Splicetoday

Politics & Media
Dec 30, 2008, 06:03AM

Democracy also in a recession

A rather depressing run down of countries that don't quite fit the vision Americans have held of the world for the past few decades.

A log way to go:

When Beijing was awarded this year's Summer Olympics, some of us imagined that the quadrennial pageant would induce China to liberalize. You might as well hope that Michael Phelps would give up swimming to become a shot putter. Among the government's actions leading up to the games, charged Human Rights Watch, were "massive forced evictions, a surge in the arrest, detention and harassment of critics, repeated violations of media freedom and increased political repression."

China won the battle for gold, capturing 51 first-place medals. It earned a less cherished honor when human rights activist Hu Jia, sentenced in April to 3 1/2 years for "incitment to subvert state power," was awarded the Sakharov Prize for Freedom of Thought by the European Parliament.

The Soviet Union, which made Andrei Sakharov famous as a political dissident, is no more, but Vladimir Putin keeps it alive in spirit. As required by the constitution, he stepped down as president at the end of his second term, but without ceding a sliver of power.
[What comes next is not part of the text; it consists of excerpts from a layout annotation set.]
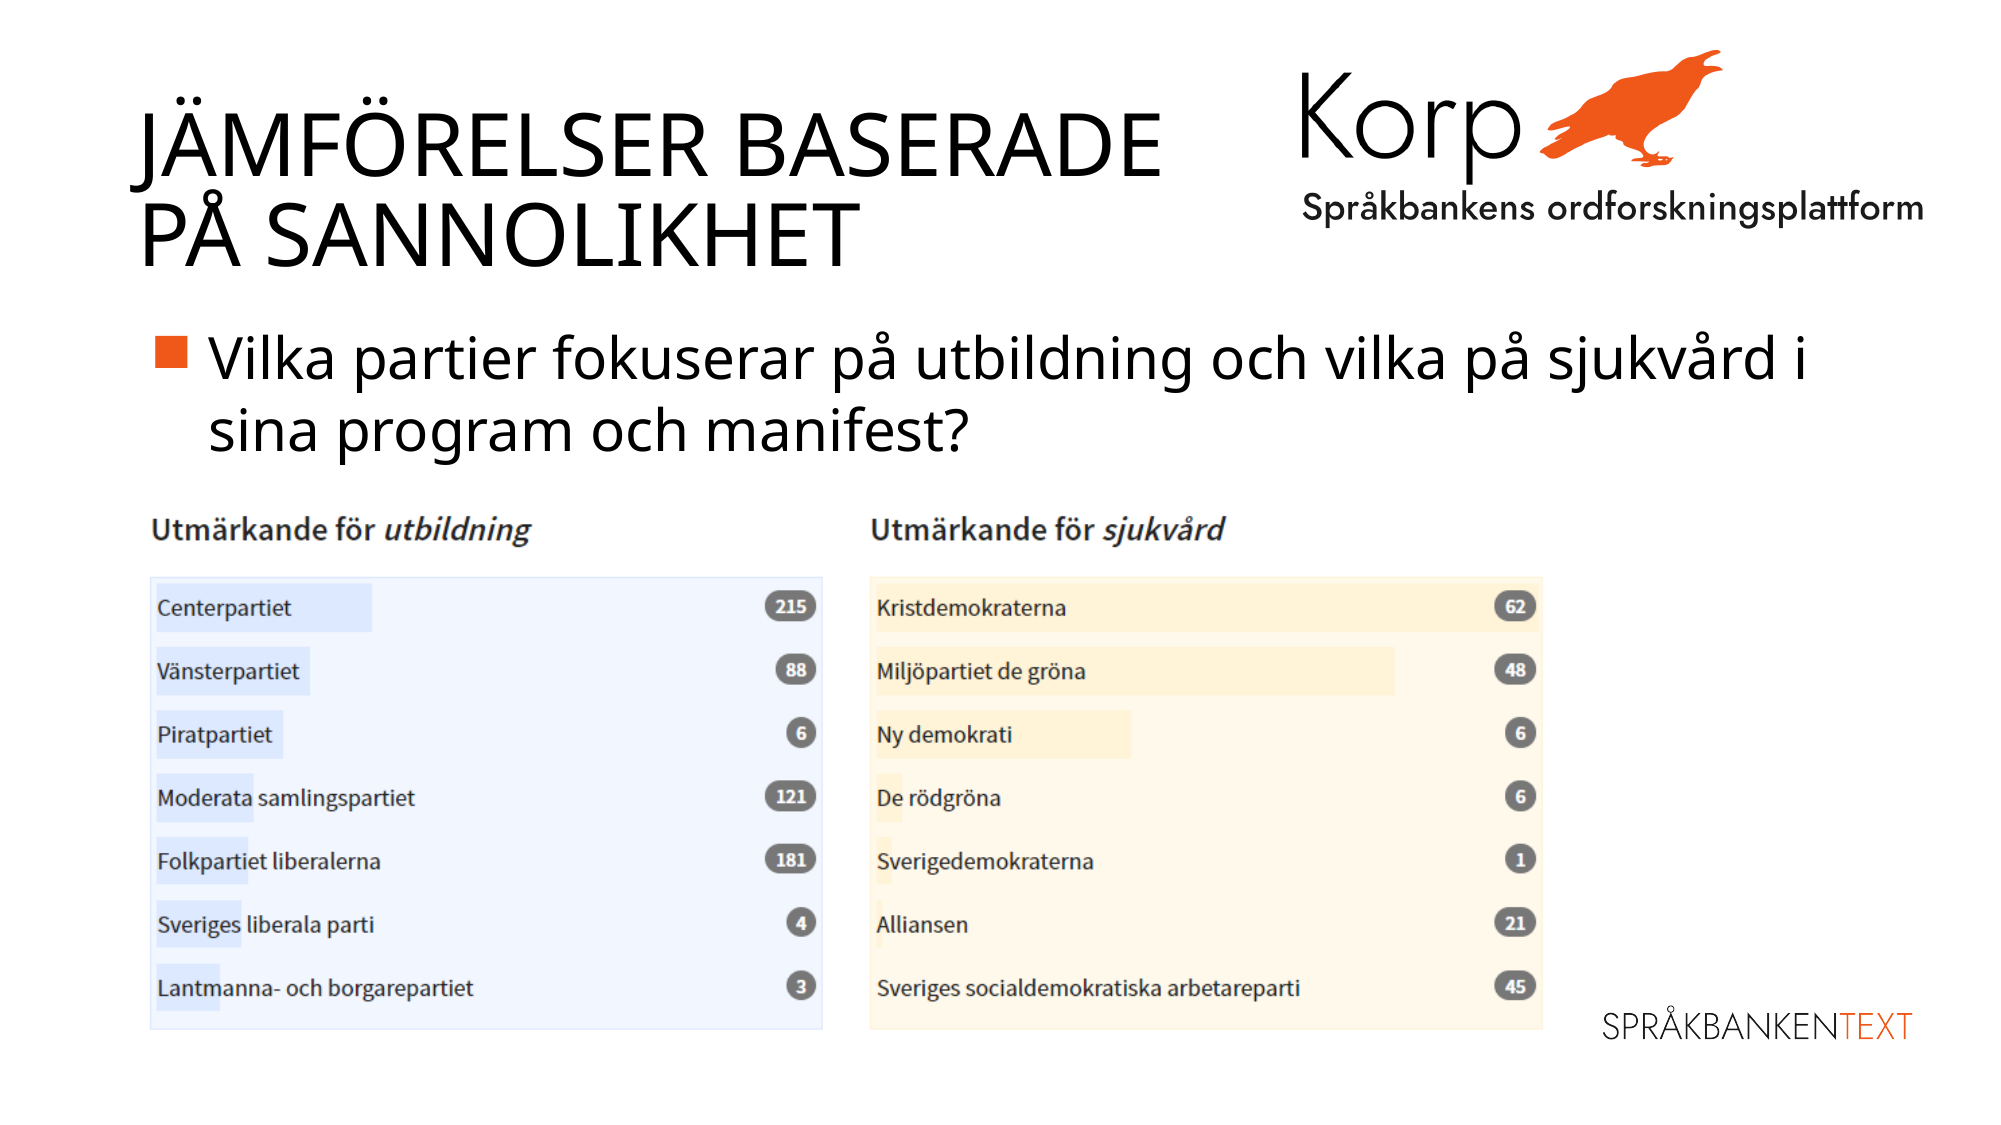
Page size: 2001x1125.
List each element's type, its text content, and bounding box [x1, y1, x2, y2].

picture [142, 492, 1578, 1034]
picture [1291, 29, 1938, 241]
list Vilka partier fokuserar på utbildning och vilka på sjukvård i sina program och manifest? [137, 322, 1861, 945]
picture [1600, 998, 1959, 1125]
title Jämförelser baserade på sannolikhet [137, 99, 1863, 290]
Putin not only installed a protege as president, but became prime minister, an office that suddenly exhibited a power and importance that had gone unnoticed.

The former Soviet republic of Georgia had a presidential election of its own—"the first election where no one was 100 percent sure whether they were going to win or not," as one Georgian analyst marveled. The winner, Mikheil Saakashvili, should have had no such uncertainty about the outcome of the August war with Russia that he rashly helped to provoke.